Comment 4: It’s a cover, but it’s better than the original.
Comment 5: This bites! The original is iconic.
Comment 6: I hate this song. It sucks!
Comment 7: You suck!
And after that, the gloves come off and it gets nasty. It doesn’t matter what song it is - Somewhere Over the Rainbow or Voodoo Chile - one person is convinced it’s the gold standard and another thinks it is total doot. Others soon enter the fray, ganging up and piling on until it’s the internet version of a barroom brawl.

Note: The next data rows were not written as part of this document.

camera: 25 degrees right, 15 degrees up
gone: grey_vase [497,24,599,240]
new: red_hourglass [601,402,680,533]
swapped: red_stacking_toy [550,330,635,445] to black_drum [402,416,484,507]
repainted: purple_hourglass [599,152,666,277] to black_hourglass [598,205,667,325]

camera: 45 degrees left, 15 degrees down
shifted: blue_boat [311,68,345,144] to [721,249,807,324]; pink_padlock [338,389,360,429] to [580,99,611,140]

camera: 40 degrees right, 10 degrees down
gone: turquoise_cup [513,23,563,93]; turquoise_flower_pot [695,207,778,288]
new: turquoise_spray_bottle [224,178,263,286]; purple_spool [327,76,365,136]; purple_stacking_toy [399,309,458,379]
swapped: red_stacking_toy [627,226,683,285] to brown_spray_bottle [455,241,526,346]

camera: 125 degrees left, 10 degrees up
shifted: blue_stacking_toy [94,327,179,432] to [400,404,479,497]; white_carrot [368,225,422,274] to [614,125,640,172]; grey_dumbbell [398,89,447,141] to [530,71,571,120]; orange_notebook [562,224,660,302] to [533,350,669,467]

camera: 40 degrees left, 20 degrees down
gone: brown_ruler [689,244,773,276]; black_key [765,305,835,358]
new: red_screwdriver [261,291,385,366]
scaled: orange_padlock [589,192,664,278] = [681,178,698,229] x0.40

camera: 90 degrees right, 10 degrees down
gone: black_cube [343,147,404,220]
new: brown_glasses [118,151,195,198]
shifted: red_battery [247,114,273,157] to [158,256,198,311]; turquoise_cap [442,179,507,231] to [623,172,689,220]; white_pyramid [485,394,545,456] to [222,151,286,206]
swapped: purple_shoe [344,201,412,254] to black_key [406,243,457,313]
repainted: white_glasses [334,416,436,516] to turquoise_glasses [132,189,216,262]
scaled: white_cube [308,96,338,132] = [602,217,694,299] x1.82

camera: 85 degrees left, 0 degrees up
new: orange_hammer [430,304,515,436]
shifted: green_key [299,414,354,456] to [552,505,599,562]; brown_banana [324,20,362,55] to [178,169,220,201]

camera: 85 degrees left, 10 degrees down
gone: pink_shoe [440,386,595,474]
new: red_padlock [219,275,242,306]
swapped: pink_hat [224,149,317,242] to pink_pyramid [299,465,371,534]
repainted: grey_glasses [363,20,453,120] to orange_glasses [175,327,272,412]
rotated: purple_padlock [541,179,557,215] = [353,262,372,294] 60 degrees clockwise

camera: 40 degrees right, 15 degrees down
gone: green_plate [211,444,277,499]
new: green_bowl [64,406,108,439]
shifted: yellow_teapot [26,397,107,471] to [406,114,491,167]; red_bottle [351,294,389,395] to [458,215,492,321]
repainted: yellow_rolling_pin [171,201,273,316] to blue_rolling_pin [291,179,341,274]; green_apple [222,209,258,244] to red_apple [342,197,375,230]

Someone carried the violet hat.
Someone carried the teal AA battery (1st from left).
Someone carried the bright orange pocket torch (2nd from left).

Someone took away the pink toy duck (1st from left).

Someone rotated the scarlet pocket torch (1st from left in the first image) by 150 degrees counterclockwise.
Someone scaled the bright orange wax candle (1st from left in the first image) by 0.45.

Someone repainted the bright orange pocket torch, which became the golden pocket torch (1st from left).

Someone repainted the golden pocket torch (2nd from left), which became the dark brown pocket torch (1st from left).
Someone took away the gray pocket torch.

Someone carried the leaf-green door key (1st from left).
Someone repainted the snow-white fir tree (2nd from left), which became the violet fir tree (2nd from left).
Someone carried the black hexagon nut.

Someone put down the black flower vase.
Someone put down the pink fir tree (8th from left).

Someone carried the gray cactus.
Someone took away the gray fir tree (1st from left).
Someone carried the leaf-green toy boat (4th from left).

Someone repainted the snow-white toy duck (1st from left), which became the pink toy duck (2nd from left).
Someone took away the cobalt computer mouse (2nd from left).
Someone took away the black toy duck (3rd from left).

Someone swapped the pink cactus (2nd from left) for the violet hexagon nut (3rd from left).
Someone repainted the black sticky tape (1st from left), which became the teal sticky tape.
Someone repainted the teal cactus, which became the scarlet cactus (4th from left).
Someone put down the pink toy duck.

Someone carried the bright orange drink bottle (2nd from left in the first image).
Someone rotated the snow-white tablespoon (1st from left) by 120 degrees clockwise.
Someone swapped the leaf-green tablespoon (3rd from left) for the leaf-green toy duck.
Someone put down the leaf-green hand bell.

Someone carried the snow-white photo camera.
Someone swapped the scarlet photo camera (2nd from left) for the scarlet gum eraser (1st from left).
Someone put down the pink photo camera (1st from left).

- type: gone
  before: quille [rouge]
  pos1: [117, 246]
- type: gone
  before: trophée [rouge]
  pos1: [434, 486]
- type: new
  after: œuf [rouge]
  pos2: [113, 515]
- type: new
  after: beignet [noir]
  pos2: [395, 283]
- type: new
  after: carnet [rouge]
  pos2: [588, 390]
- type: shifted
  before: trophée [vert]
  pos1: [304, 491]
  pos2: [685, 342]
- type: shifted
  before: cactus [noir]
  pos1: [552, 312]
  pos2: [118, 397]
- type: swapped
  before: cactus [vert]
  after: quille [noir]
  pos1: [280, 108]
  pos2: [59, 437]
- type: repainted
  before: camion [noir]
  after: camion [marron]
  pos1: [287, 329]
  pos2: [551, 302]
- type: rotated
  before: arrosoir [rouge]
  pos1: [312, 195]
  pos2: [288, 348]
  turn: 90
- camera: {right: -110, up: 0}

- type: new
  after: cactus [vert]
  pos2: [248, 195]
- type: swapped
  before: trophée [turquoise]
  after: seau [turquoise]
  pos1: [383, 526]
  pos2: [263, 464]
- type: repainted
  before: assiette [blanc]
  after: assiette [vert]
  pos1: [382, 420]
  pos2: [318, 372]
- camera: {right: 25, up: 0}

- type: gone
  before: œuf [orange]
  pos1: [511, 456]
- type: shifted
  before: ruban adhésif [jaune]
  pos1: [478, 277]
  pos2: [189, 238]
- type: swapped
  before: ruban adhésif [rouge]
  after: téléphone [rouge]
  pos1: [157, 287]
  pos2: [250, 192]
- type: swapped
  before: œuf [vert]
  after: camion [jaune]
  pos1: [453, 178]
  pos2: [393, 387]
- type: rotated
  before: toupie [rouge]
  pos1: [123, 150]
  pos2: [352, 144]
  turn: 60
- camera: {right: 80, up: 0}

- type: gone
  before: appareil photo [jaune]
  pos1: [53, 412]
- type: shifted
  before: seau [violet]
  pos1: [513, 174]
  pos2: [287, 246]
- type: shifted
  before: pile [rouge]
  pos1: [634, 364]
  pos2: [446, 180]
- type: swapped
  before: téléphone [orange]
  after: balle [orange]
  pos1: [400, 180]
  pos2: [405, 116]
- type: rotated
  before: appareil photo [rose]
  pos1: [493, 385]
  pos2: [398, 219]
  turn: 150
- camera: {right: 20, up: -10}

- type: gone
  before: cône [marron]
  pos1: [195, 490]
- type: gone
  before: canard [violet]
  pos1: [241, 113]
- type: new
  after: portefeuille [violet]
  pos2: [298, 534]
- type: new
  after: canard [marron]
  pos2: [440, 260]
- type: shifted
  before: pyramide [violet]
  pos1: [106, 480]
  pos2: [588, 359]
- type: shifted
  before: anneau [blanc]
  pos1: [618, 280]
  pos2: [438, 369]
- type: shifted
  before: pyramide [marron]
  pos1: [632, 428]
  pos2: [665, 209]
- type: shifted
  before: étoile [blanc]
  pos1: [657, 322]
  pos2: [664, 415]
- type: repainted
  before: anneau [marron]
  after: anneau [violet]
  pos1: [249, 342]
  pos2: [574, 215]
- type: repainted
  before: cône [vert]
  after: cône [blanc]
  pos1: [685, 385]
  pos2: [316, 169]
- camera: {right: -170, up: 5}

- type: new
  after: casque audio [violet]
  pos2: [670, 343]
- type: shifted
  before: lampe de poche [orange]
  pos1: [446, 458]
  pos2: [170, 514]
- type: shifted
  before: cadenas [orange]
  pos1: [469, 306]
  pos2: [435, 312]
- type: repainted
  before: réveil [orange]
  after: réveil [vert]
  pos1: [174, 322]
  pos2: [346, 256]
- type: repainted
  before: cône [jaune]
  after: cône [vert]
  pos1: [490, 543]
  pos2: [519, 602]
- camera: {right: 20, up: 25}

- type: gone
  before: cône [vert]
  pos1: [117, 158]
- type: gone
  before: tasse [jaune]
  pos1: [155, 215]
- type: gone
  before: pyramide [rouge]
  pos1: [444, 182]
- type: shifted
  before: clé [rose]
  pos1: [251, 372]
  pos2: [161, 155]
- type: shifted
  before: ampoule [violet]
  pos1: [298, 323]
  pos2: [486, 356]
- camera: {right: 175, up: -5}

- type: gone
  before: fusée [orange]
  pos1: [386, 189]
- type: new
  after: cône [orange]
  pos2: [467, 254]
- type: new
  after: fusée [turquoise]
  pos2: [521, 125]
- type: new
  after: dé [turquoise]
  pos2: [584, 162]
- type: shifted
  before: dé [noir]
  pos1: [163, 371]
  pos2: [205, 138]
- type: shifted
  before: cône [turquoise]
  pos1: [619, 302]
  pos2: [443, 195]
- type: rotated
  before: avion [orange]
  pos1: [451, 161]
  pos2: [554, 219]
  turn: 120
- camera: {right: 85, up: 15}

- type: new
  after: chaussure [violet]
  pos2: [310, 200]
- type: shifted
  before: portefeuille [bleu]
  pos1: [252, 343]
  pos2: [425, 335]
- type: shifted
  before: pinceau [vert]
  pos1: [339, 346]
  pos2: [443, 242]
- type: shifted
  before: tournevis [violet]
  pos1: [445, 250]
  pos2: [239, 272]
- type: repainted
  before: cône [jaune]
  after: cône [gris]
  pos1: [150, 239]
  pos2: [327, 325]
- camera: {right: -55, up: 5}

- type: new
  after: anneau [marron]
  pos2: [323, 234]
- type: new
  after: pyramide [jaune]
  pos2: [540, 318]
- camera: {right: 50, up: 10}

People... Do we really gotta love ‘em?
What brought this subject to mind were several comments I received in response to my last blog entry. As you may remember (or not), it used the COVID vaccine as an excuse for talking about the process of writing - specifically how difficult it can sometimes be. I jokingly mentioned being turned into a zombie after my second Moderna shot (I did have one limb fall off the other day, but I’ll save that story for another blog). However, what we (“we” being “I”) have to remember is that trolls DO NOT have a sense of humor. That particular trait has either been physically driven from their souls by a hard knock life, or they were, quite possibly, born without one. Either way, they do not appreciate comedy, kidding, sarcasm, or lighthearted banter of any variety. It actually seems to tick them off.
As an example, I present Exhibit A:
You’ll notice that this comment evidences classic trollsmanship and style. For starters, it’s written in all caps. As every creature under the sun knows (except maybe a sheep or a lemming), all caps is a form of online shouting. Two question marks and three exclamation marks follow. This troll was clearly torked from the get go. I use sheep and lemming as examples of dumb animals because, as you can see, that was the troll’s opening salvo. Whether or not this person actually read the blog, they decided to inquire as to my species.
As you can imagine, I wasn’t happy about this. I mean, really? A sheep or a lemming? That’s it? Those are my only choices? What about a weasel or a wildebeest? What about a grizzly or a gazelle? I get that sheep and lemming are easily led and/or jump off cliffs with the masses, but come on! What if, in reality, I’m a buffalo or a bison (which are basically the same thing, right?)? What then?
Next, the troll takes the time to clearly and eloquently communicate the extensive research that informs his/her trollish perspective on all things COVID. While I’m inclined to agree that elements of the pandemic have been and continue to be totally bogus and totally stupid, I have a couple of problems with this statement. First, why use “totally” twice? Try some variety. Spice things up. Say “completely” or “entirely” or “utterly.” Second, in my estimation, the world is, on any given day, overflowing with totally bogus and totally stupid activity. Always has been, always will be. Because it’s chock full of... (altogether now...) PEOPLE. You gotta love ‘em!
I’m also a little confused by the final punctuation: eight (count ‘em) exclamation marks, combined with one number symbol and three laughing emojis. There must be a clandestine message in there somewhere. Something more than just a reference to Jack Nicholson in One Flew Over the Cuckoo’s Nest.
“A guy goes nuts if he ain’t got nobody. ...I tell ya, I tell ya, a guy gets too lonely an’ he gets sick.” - John Steinbeck, Of Mice and Men
Here’s the thing: trolls have it tough. It’s clear from their posts that they’re upset, feel threatened, and don’t get much TLC. They’re lonely and want someone to listen to them. Like every other person on the planet, they’re seeking to be understood.
So, Mr./Ms. Troll, if you are reading this, my advice for you and every other out-of-conTroll (see what I did there?) is as follows:
Take a break from the internet
Phone a friend
Pet a dog
Download a meditation app
Drink some chamomile tea
Read a good book
Learn origami, juggling, or woodworking... (maybe all three at the same time - which would qualify you for America’s Got Talent!)
And if you absolutely must go online, do it with purpose. Instead of trolling around, seeking whom you may devour, go to Amazon and order yourself a sense of humor. Get the industrial size. If you’ve got Prime, it’ll be here by tomorrow!